◆ WORK ORDER ◆
Search the material below for the string "start" and list each line that holds it.

◆ INPUT ◆
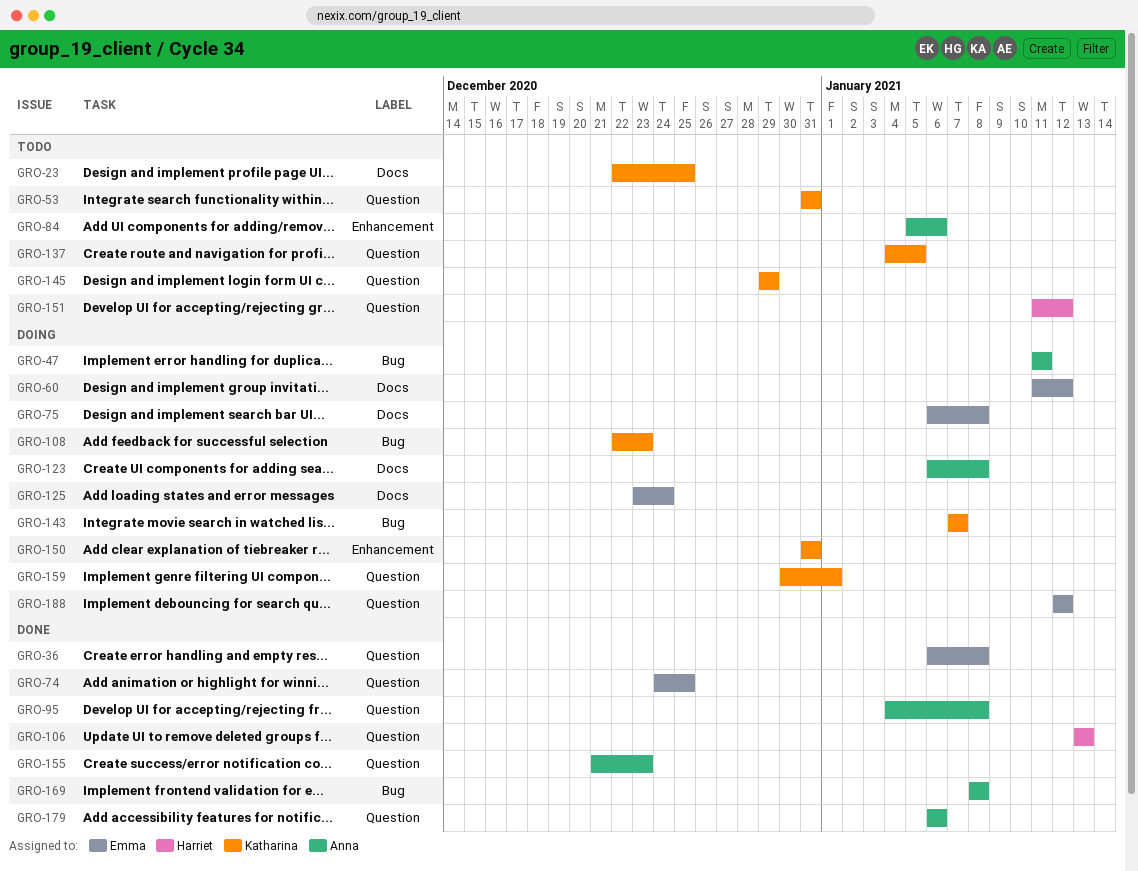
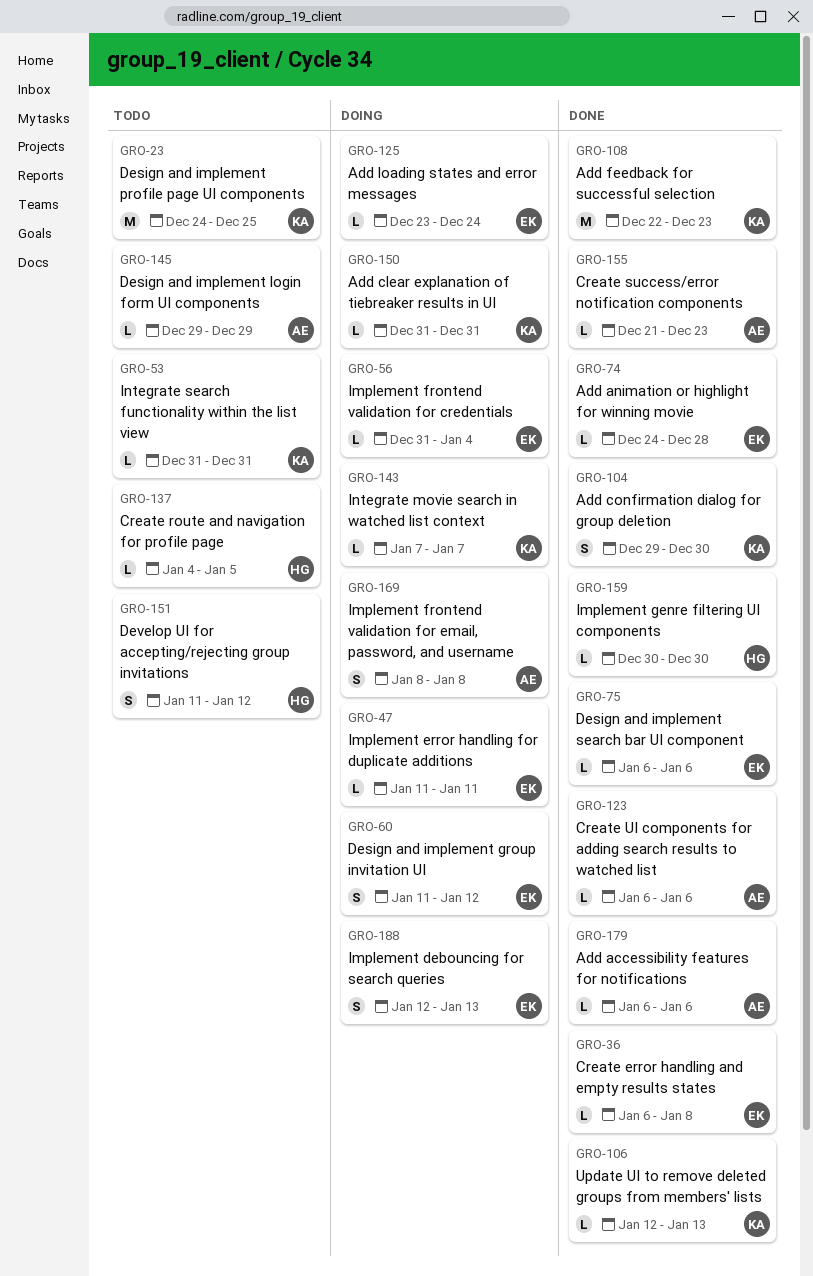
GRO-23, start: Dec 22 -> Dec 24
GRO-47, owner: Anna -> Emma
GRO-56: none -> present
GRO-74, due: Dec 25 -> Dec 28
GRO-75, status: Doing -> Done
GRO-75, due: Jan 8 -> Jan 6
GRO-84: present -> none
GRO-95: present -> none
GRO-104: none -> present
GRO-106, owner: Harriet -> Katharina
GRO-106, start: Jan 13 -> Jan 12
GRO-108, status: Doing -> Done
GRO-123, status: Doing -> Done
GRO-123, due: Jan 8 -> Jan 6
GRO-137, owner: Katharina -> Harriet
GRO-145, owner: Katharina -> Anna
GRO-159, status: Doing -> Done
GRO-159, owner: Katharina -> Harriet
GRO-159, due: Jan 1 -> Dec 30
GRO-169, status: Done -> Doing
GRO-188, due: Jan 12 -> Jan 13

---

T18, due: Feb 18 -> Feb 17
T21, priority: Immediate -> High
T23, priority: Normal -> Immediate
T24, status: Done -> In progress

◆ WRITTEN REPLY ◆
GRO-23, start: Dec 22 -> Dec 24
GRO-106, start: Jan 13 -> Jan 12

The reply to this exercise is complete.